HTCondor can determine what resource your task needs from only memory
and cpu
which is set in the runtime{}
section.
In fact, memory
and cpu
have defaults set to “2G” and 1(threads), respectively, so you don’t have to include them but it is advised for reproducibility.
Note
Inside your runtime{}
section of the WDL, cpu
key should be set to threads
and not cpus, despite the name, because HTCondor expects that value to be threads
.
Table of available resources
Site |
Type |
#Nodes |
Mem (GB)* |
Minutes |
#Threads |
---|---|---|---|---|---|
Perlmutter (NERSC) |
Large |
3072 |
492 |
2865 |
256 |
JGI (Lab-IT) |
Large |
8 |
492 |
4305 |
32 |
Dori (Lab-IT) |
Large |
100 |
492 |
4305 |
64 |
Xlarge |
18 |
1480 |
20160 |
72 |
|
Tahoma (EMSL) |
Medium |
184 |
364 |
2865 |
36 |
Xlarge |
24 |
1480 |
2865 |
36 |
|
Defiant (OLCF) |
Medium |
36 |
256 |
1425 |
128 |
Note: Defiant site is not available yet.
Memory Overhead
This number is the gigabytes you can actually use because of overhead.

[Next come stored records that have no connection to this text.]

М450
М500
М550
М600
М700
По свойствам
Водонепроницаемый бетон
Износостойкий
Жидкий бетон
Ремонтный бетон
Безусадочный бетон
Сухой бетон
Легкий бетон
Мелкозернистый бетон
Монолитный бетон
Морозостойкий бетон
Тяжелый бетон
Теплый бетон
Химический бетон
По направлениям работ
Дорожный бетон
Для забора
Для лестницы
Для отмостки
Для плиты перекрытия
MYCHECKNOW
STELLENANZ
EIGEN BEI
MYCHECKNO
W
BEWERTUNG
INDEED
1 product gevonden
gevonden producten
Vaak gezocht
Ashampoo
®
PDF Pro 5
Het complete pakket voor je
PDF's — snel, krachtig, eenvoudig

For example, on dori, a “large” node is advertized at 512G but since there is overhead, we will reserve 20G and instead ask for 492G in our WDL.
Time Overhead
When Cromwell submits a task, HTCondor manages job scheduling by checking the queue for available resources. The JAWS Pool Manager monitors HTCondor and, when needed, requests new Slurm nodes. Once a compute node is available, HTCondor submits the task.

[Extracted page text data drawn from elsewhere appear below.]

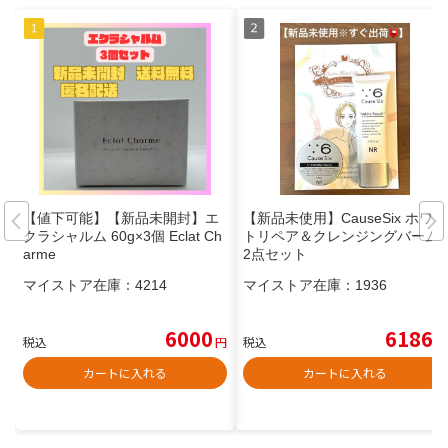
【値下可能】【新品未開封】エ
【新品未使用】CauseSix ホワイ
クラシャルム 60g×3個 Eclat Ch
トリペア＆クレンジングバーム
arme
2点セット
マイストア在庫：
4214
マイストア在庫：
1936
6000
6186
税込
円
税込
円
カートに入れる
カートに入れる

Due to a slight delay (a few seconds) in resource allocation, we build in a time buffer to ensure jobs get the full requested time. For example, instead of requesting the maximum 48 hours on Perlmutter, we request 47 hours and 45 minutes to account for the delay.

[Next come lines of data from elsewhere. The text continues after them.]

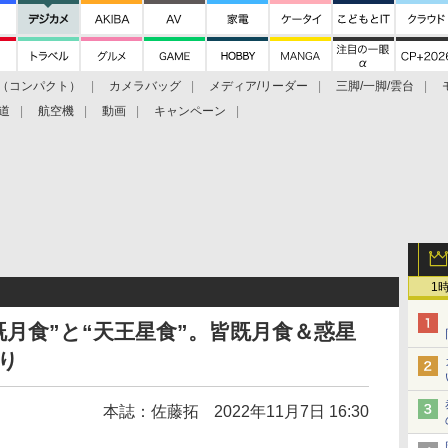
（コンパクト）
カメラバッグ
メディア/リーダー
三脚/一脚/雲台
道
航空機
動画
キャンペーン
1
既月食”と“天王星食”。皆既月食＆惑星
り
本誌：佐藤拓
2022年11月7日 16:30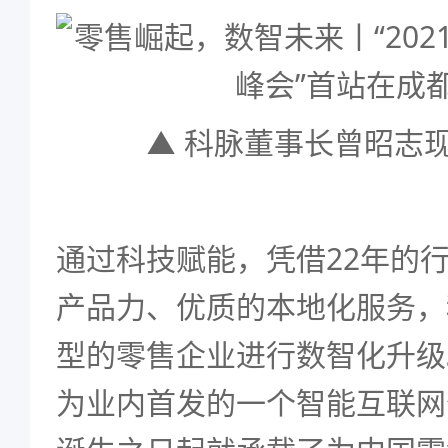
▲ 科脉董事长曾昭志
通过科技赋能，凭借22年的
产品力、优质的本地化服务，
型的零售企业进行数智化升级
为业内首发的一个智能互联网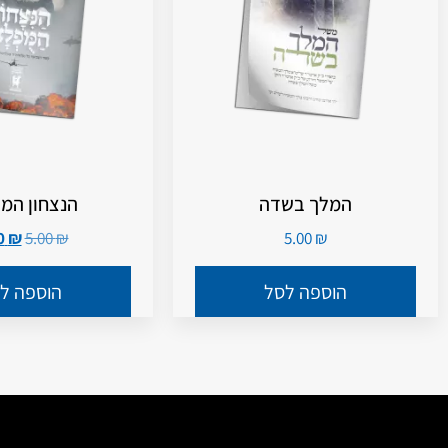
המלך בשדה
הנצחון המ
2.50
₪
5.00
₪
5.00
₪
הוספה לסל
הוספה ל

Links to documentation about each cluster:
Note
Remember that in your runtime{}
section, the number you give cpu:
is interpreted by HTCondor to be threads not cpu.
GPU Resources
JAWS now supports GPU-enabled tasks at NERSC for the following site:
Perlmutter
How to Request GPU Resources in WDL
To enable GPU support in a JAWS-run workflow, set gpu: true in the task’s runtime block. Here’s an example:
version 1.0
workflow GPU_Test_Workflow {
call GPU_Test_Task
}
task GPU_Test_Task {
command {
echo "Testing GPU runtime capabilities"
python3 -c "import torch; print('CUDA Available:', torch.cuda.is_available()); print('Number of GPUs:', torch.cuda.device_count()); print('1 GPU Available:', torch.cuda.device_count() >= 1)"
}
output {
File gpu_test_output = stdout()
}
runtime {
docker: "pytorch/pytorch:latest"
memory: "1GiB"
cpu: 1
gpu: true
runtime_minutes: 10
}
}
Key Notes:
gpu: true enables GPU resource allocation for the task.
JAWS will request 1 GPU node via the scheduler at the selected compute site.
Ensure the Docker container used supports GPU execution (e.g., pytorch/pytorch:latest includes CUDA).